Sind die 800 € netto oder brutto gemeint?+

Bei vorsteuerabzugsberechtigten Unternehmen gilt die Grenze netto, also 800 € ohne Umsatzsteuer (das entspricht 952 € brutto bei 19 %). Kleinunternehmer ohne Vorsteuerabzug rechnen dagegen mit dem Bruttobetrag. Für Arbeitnehmer, die Arbeitsmittel als Werbungskosten absetzen, gilt ebenfalls die 800-€-Netto-Grenze.

Steigt die GWG-Grenze 2026?+

Nein.
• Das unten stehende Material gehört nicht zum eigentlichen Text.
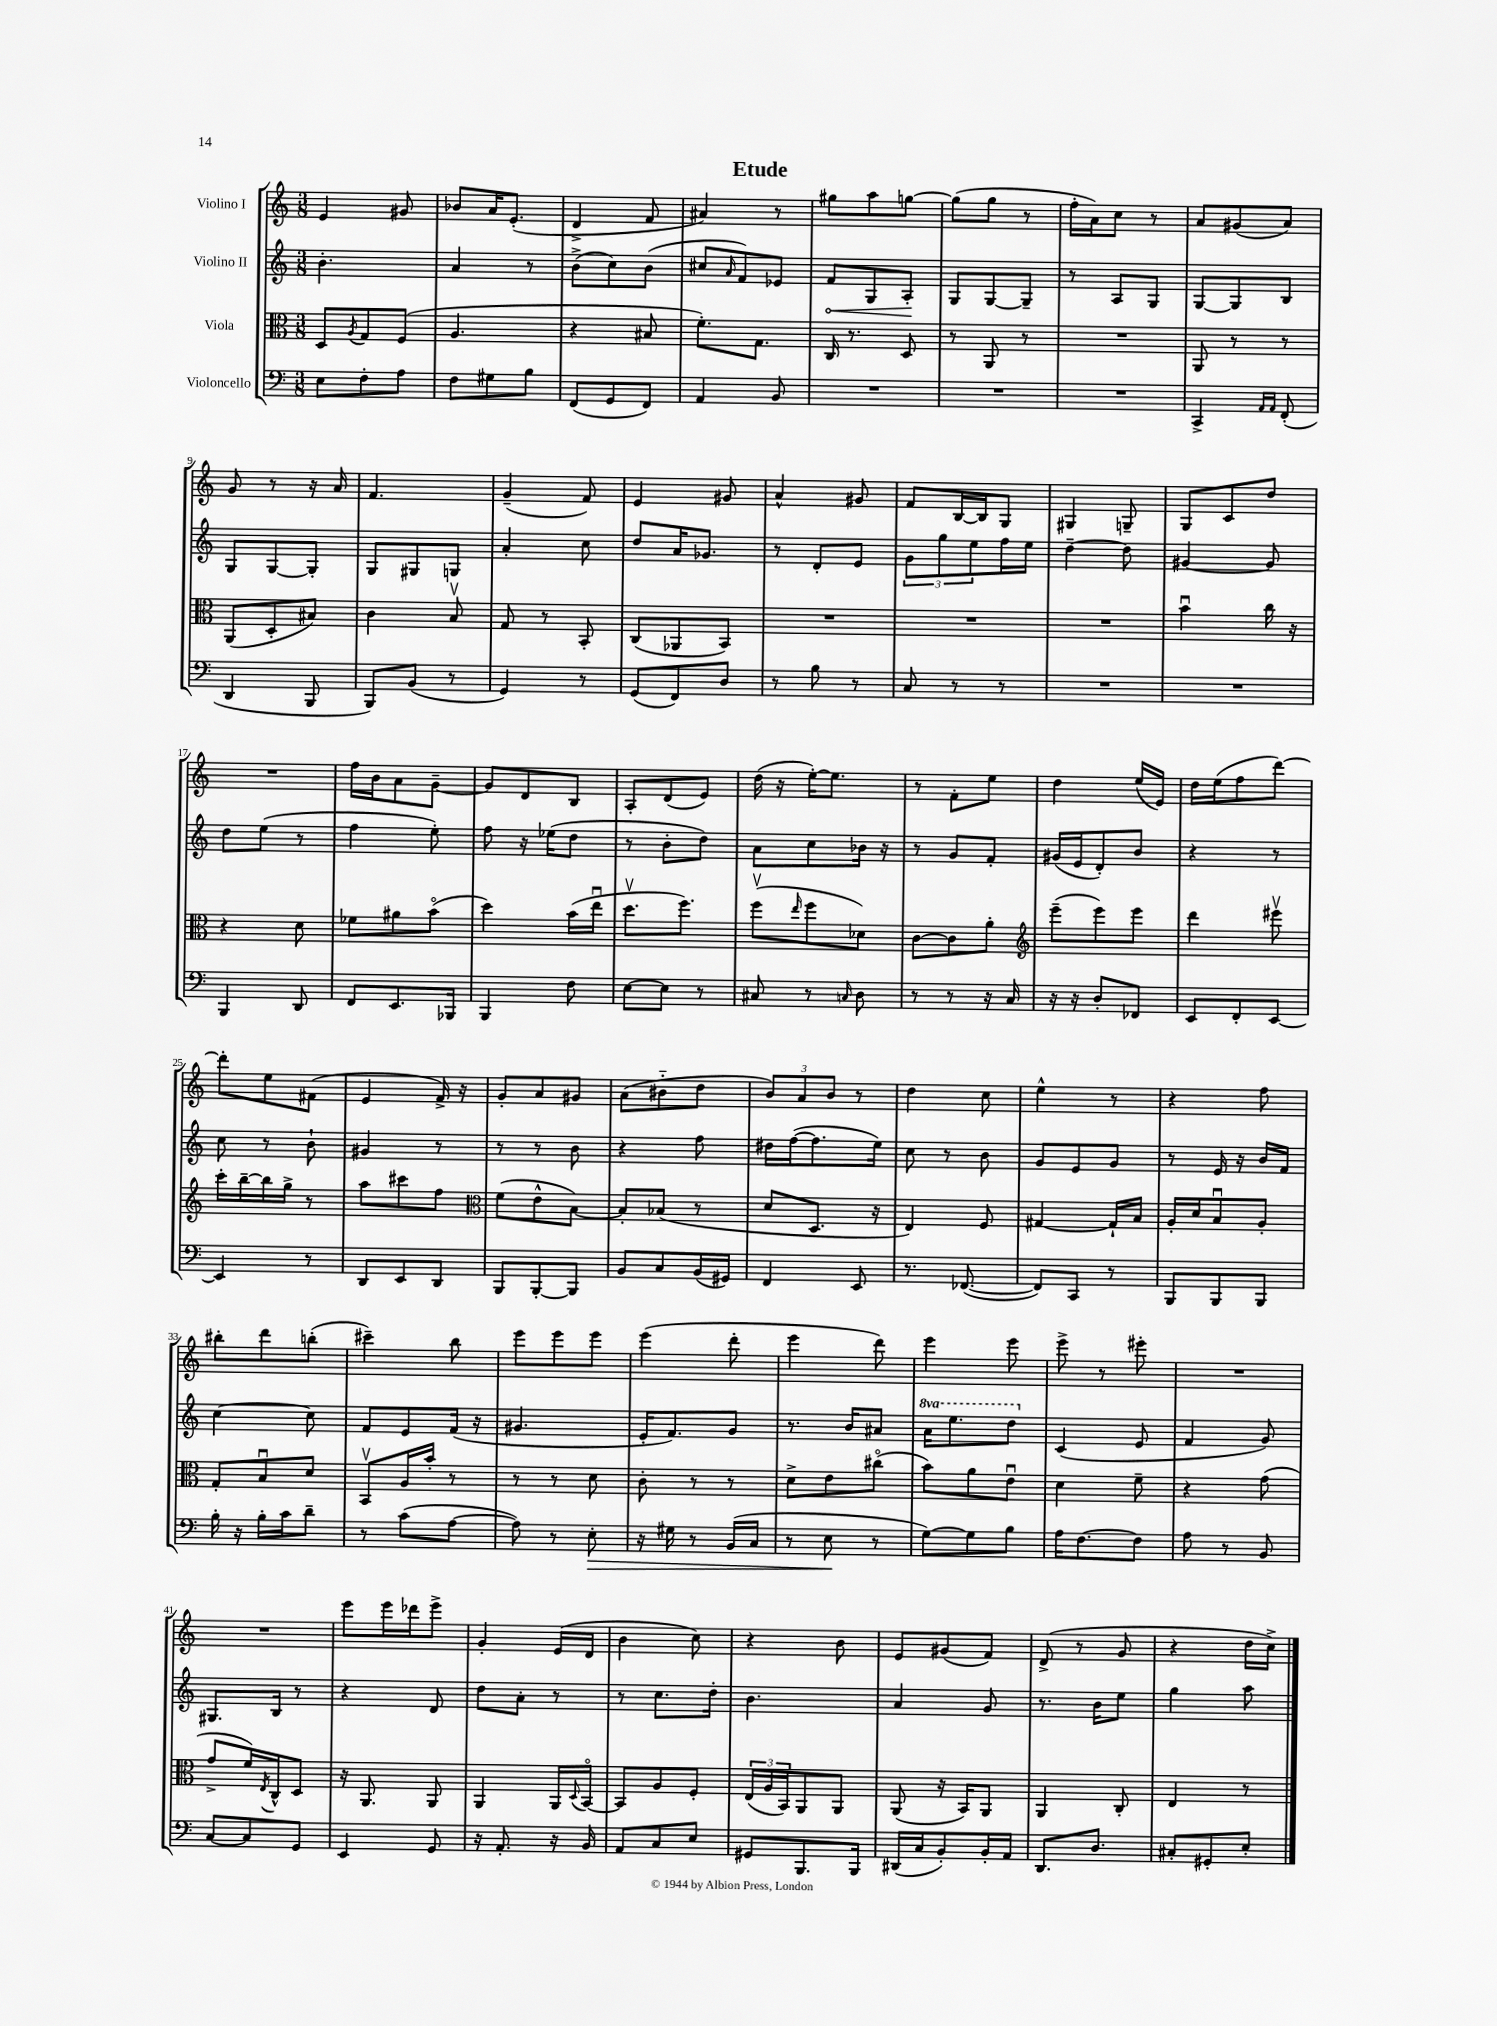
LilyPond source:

\header { title = "Etude" }
<<
\new StaffGroup <<
\new Staff = "s0" \with { instrumentName = "Violino I" } {
    \clef treble \key c \major \numericTimeSignature \time 3/8
    e'4 gis'8 |
    bes'8 a'16 e'8.-.( |
    d'4-> f'8 |
    ais'4) r8 |
    gis''8 a''8 g''8~ |
    g''8( g''8 r8 |
    f''16-. a'16) c''8 r8 |
    a'8 gis'8( a'8) |
    g'8 r8 r16 a'16 |
    f'4. |
    g'4--( f'8) |
    e'4 gis'8 |
    a'4-^ gis'8 |
    f'8 b16~ b16 g8 |
    gis4 g8-- |
    g8 c'8 d''8 |
    R4. |
    f''16 b'16 a'8 g'8~-- |
    g'8 d'8 b8 |
    a8-. d'8( e'8) |
    d''16( r16 e''16~-.) e''8. |
    r8 f'8-. e''8 |
    d''4 e''16( e'16) |
    d''16 e''16( f''8 d'''8~) |
    d'''8-. e''8 fis'8( |
    e'4 f'16->) r16 |
    g'8-. a'8 gis'8 |
    a'8( bis'8-_ d''8 |
    \tuplet 3/2 { b'8) a'8 b'8 } r8 |
    d''4 c''8 |
    e''4-^ r8 |
    r4 f''8 |
    bis''8-. d'''8 b''8-.( |
    cis'''4--) b''8 |
    e'''8 e'''8 e'''8 |
    e'''4( d'''8-. |
    e'''4 d'''8) |
    e'''4 e'''8 |
    e'''8-> r8 eis'''8-. |
    R4. |
    R4. |
    e'''8 e'''16 des'''16 e'''8-> |
    g'4-. e'16( d'16 |
    b'4 c''8) |
    r4 b'8 |
    e'8 gis'8( f'8) |
    d'8->( r8 g'8 |
    r4 d''16 c''16->) \bar "|." |
}
\new Staff = "s1" \with { instrumentName = "Violino II" } {
    \clef treble \key c \major \numericTimeSignature \time 3/8 \set Staff.ottavationMarkups = #ottavation-simple-ordinals
    b'4.-. |
    a'4 r8 |
    b'8->( c''8) b'8( |
    cis''8 \grace { a'16 } f'8) ees'8 |
    \once \override Hairpin.circled-tip = ##t f'8\< g8 a8-.\! |
    g8 g8~ g8-- |
    r8 a8 g8 |
    g8~ g8 b8 |
    g8 g8~ g8-. |
    g8 gis8 g8 |
    a'4-. c''8 |
    d''8 a'16 ges'8. |
    r8 d'8-. e'8 |
    \tuplet 3/2 { g'8 g''8 e''8 } f''16 e''16 |
    d''4~-- d''8 |
    gis'4~ gis'8 |
    d''8 e''8( r8 |
    f''4 e''8-.) |
    f''8 r16 ees''16( d''8 |
    r8 b'8-. d''8) |
    a'8 c''8 bes'16 r16 |
    r8 g'8 f'8-. |
    gis'16( e'16 d'8-.) b'8 |
    r4 r8 |
    c''8 r8 b'8-! |
    gis'4 r8 |
    r8 r8 b'8 |
    r4 f''8 |
    dis''16 f''16~( f''8. e''16) |
    c''8 r8 b'8 |
    g'8 e'8 g'8 |
    r8 e'16 r16 b'16 f'16 |
    c''4~ c''8 |
    f'8 e'8 f'16( r16 |
    gis'4. |
    e'16-. f'8.) g'8 |
    r8. b'16 ais'8 |
    \ottava #1 a''16 e'''8. d'''8 \ottava #0 |
    c'4( e'8 |
    f'4 g'8) |
    gis8. b16 r8 |
    r4 d'8 |
    d''8 a'8-. r8 |
    r8 c''8. d''16-. |
    b'4. |
    a'4 g'8 |
    r8. b'16 e''8 |
    g''4 a''8 \bar "|." |
}
\new Staff = "s2" \with { instrumentName = "Viola" } {
    \clef alto \key c \major \numericTimeSignature \time 3/8
    d8 \acciaccatura { a8 } g8 f8( |
    a4. |
    r4 bis8 |
    f'8.-.) g8. |
    c16 r8. d8 |
    r8 a,8 r8 |
    R4. |
    a,8 r8 r8 |
    a,8( d8-. bis8) |
    c'4 b8\upbow |
    g8 r8 b,8-. |
    c8( aes,8 b,8) |
    R4. |
    R4. |
    R4. |
    b'4\downbow c''16 r16 |
    r4 d'8 |
    fes'8 ais'8 b'8\flageolet( |
    d''4) b'16( e''16\downbow |
    d''8.\upbow f''8.) |
    f''8\upbow( \grace { e''16 } f''8 des'8) |
    c'8~ c'8 a'8-. |
    \clef treble e'''8--( e'''8) e'''8 |
    d'''4 eis'''8\upbow |
    c'''16-. b''16~-- b''16 g''16-> r8 |
    a''8 cis'''8 f''8 |
    \clef alto f'8( e'8-^ b8~) |
    b8-. bes8( r8 |
    d'8 d8. r16 |
    e4) f8 |
    gis4~ gis16-! b16 |
    a16-. d'16 b8\downbow a8-. |
    g8-. b8\downbow d'8 |
    b,8\upbow a16 b'16-. r8 |
    r8 r8 d'8 |
    c'8-. r8 r8 |
    d'8-> e'8 cis''8\flageolet( |
    b'8) a'8 e'8\downbow |
    d'4 f'8-- |
    r4 g'8( |
    g'8-> f'16) \acciaccatura { e8 } c16-^ d8 |
    r16 a,8. a,8 |
    a,4 a,16 \appoggiatura { d8 } b,16~\flageolet |
    b,8 a8 f8-. |
    \tuplet 3/2 { e16( a16 b,16) } a,8 a,8 |
    a,8( r16 b,16) a,8 |
    a,4 c8-. |
    e4 r8 \bar "|." |
}
\new Staff = "s3" \with { instrumentName = "Violoncello" } {
    \clef bass \key c \major \numericTimeSignature \time 3/8
    e8 f8-. a8 |
    f8 gis8 b8 |
    f,8( g,8 f,8) |
    a,4 b,8 |
    R4. |
    R4. |
    R4. |
    c,4-> \grace { a,16 a,16 } f,8-.( |
    d,4 b,,8 |
    b,,8) b,8( r8 |
    g,4) r8 |
    g,8( f,8) d8 |
    r8 b8 r8 |
    c8 r8 r8 |
    R4. |
    R4. |
    b,,4 d,8 |
    f,8 e,8. bes,,16 |
    b,,4 f8 |
    e8~ e8 r8 |
    cis8 r8 \grace { c16 } d8 |
    r8 r8 r16 c16 |
    r16 r16 d8-. fes,8 |
    e,8 f,8-. e,8~ |
    e,4 r8 |
    d,8 e,8 d,8 |
    b,,8 b,,8~-. b,,8 |
    b,8 c8 b,16( gis,16) |
    f,4 e,8 |
    r8. fes,8.~( |
    fes,8) c,8 r8 |
    b,,8 b,,8 b,,8 |
    b16-. r16 b16-. c'16 d'8-- |
    r8 c'8( a8~ |
    a8) r8 e8-.\> |
    r16 gis16 r8 b,16( c16 |
    r8 e8\! r8 |
    g8~) g8 b8 |
    a16 f8.~ f8 |
    a8 r8 b,8 |
    c8~ c8 g,8 |
    e,4 g,8 |
    r16 a,8.-. r16 b,16 |
    a,8 c8 e8 |
    gis,8 b,,8. b,,16 |
    dis,16( c16 b,8-.) b,16-. a,16 |
    d,8. d8. |
    cis8-. gis,8-. e8-. \bar "|." |
}
>>
>>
Die im Entwurf des Wachstumschancengesetzes geplante Anhebung wurde aus dem verkündeten Gesetz gestrichen. Es bleibt 2026 bei 800 € (GWG) und 1.000 € (Obergrenze Sammelposten) — unverändert seit 2018.

Was zählt überhaupt als geringwertiges Wirtschaftsgut?+

Ein GWG muss ein abnutzbares, bewegliches und selbstständig nutzbares Wirtschaftsgut des Anlagevermögens sein. Ein Laptop, ein Bürostuhl oder ein Werkzeug erfüllen das. Ein Monitor allein dagegen ist nicht selbstständig nutzbar, weil er nur am Rechner funktioniert — er wandert mit dem Rechner in eine gemeinsame Abschreibung. Software gilt grundsätzlich als immateriell, nur sogenannte Trivialprogramme bis 800 € werden wie GWG behandelt.

Stand: 10. Mai 2026. GWG-Grenzen seit 2018 unverändert (800 EUR / 1.000 EUR). Wachstumschancengesetz-Erhöhung wurde aus dem Endgesetz gestrichen. Wahlrechts-Konsistenz pro Wirtschaftsjahr beachten. Keine Steuerberatung.